As for abusive priests, Abramowitch said, "They can't help themselves."

I also spoke with Juliann Bortz, director of the Allentown chapter of the Survivors Network of those Abused by Priests. I asked her if we know the abuse has ended.

"We don't," she said. "There are still a lot of people who don't believe it (the abuse) happened."

I was surprised to learn that, apparently, no parents or parent groups have insisted that they monitor their children while they were in the company of priests. Bortz and Abramowitch knew of none; neither did Matthew Kerr, a spokesman for the Allentown Diocese.

Has faith upended belief?

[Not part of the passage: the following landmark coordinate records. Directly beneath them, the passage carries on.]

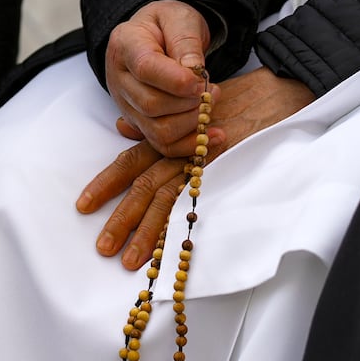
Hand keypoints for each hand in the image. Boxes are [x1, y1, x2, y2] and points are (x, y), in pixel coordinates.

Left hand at [77, 68, 315, 268]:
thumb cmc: (239, 105)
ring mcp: (202, 166)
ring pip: (165, 201)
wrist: (275, 99)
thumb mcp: (192, 109)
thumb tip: (122, 129)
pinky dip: (179, 229)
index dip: (106, 184)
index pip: (130, 162)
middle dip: (120, 219)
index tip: (84, 206)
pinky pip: (195, 207)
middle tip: (102, 247)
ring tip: (129, 261)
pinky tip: (165, 252)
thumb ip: (158, 124)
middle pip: (142, 187)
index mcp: (170, 138)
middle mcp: (180, 152)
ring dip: (145, 233)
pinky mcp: (222, 176)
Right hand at [105, 0, 218, 155]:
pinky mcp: (140, 123)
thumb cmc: (168, 26)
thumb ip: (186, 41)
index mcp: (125, 44)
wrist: (159, 38)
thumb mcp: (180, 19)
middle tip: (211, 91)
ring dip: (192, 123)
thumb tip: (193, 70)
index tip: (201, 82)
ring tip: (208, 104)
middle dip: (189, 103)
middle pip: (151, 104)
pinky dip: (190, 144)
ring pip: (157, 130)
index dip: (178, 81)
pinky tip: (212, 135)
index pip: (146, 68)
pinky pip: (163, 145)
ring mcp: (127, 104)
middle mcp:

Is Abramowitch right?

I again draw on Garry Wills, emeritus professor of history at Northwestern University (and a Catholic) and his excellent book, "Papal Sin: Structures of Deceit," to learn whether the abuse of children by Catholic priests is ongoing.

"Looking the other way is a deeply ingrained habit and necessity, a tactic of survival, for men whose lives are honeycombed with furtive acts," he writes. "It would be dangerous - in terms of scandal and lay disappointment, for those being observant themselves - to let light flood the shadowy underworld of secrecy and evasion and misrepresentation that is the priestly way of life."

The John Jay College report on abuse of children by priests in this country and the more recent government commission's report of similar horrors in Ireland shone a light briefly into that underworld.

As for my central question, Elie Wiesel might have the best answer.

At an appearance with President Barack Obama at the Buchenwald concentration camp, where his father died at the hands of the Nazis, Wiesel tried to answer a question his father might pose: "What has the world learned?"

"I am not so sure," Wiesel said, his words barely audible.

Wiesel has tirelessly reminded a world that we must not forget.

But who will urge us not to forget the eager and impressionable children beset by graceless priests who have abandoned their most basic charge, that of charity and mercy?